Source texts of formatted documents
▼

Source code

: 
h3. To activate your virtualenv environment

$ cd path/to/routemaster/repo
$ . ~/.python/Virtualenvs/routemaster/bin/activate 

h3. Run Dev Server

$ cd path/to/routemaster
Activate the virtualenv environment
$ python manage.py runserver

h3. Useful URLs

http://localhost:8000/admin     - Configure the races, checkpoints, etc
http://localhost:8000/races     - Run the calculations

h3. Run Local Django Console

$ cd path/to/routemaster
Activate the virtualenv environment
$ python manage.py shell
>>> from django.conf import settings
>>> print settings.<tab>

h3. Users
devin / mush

▲

■ **Task to carry out**
Print all of the records, leaving each one exactly as it appears above.

■ **Response box**
Source code

: 
h3. To activate your virtualenv environment

$ cd path/to/routemaster/repo
$ . ~/.python/Virtualenvs/routemaster/bin/activate 

h3. Run Dev Server

$ cd path/to/routemaster
Activate the virtualenv environment
$ python manage.py runserver

h3. Useful URLs

http://localhost:8000/admin     - Configure the races, checkpoints, etc
http://localhost:8000/races     - Run the calculations

h3. Run Local Django Console

$ cd path/to/routemaster
Activate the virtualenv environment
$ python manage.py shell
>>> from django.conf import settings
>>> print settings.<tab>

h3. Users
devin / mush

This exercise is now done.